Let $\vec{x} \in \mathbb{R}^N$ be the observed values of the explanatory variable and $\vec{y} \in \{0,1\}^N$ be the corresponding observed values of the binary response variable.
We want to fit a model of the form $p_{\beta_0,\beta_1}(x) = \sigma(\beta_1x+\beta_0)$ which minimizes the logistic loss function:
$$ \ell(\beta_0,\beta_1) = \vec{y}\cdot \log( p_{\beta_0,\beta_1}(\vec{x})) + (\vec{1} - \vec{y}) \cdot \log(\vec{1} - p_{\beta_0,\beta_1}(\vec{x})) $$
Letting
$$ X = \begin{bmatrix} \vec{1} & \vec{x}\end{bmatrix} \hphantom{dsds} \vec{\beta} = \begin{bmatrix} \beta_0 \\ \beta_1 \end{bmatrix} $$
we have
$$ \nabla \ell = X^\top (p_{\vec{\beta}}(\vec{x}) - \vec{y}) $$
I understand that if the data is separable ( if the convex hull of $\{ x_i : y_i = 0\}$ is disjoint from the convex hull of $\{x_i: y_i = 1\}$) then there is a unique global minimum of the loss function. If the data is not separable then there is a unique global minimum.
Are there any easy bounds on the parameters in the non-seperable case?
Let the intersection of those convex hulls be the interval $[x_{min},x_{max}]$. I would guess that if the data is not separable then we can bound $ x_{min}< \frac{-\beta_0}{\beta_1} < x_{max}$: graphically this says the inflection point should be located in an area of 'overlap'. It would be nice to have a proof of this.
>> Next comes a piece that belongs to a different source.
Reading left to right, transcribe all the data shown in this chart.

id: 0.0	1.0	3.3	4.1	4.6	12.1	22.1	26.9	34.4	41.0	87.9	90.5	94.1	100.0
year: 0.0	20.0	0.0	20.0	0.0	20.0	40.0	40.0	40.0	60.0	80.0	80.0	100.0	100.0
Can we give any bounds on $\beta_1$ in terms of $x_{min}$ and $x_{max}$? If we can that would give a nice elementary argument that the global minimum exists and is unique: a minimum would exist by compactness and the uniqueness could be established by computing the Hessian and observing that it is positive semidefinite. It might also be valuable for computational reasons: a good first guess for a solver might be the center of the rectangle in parameter space.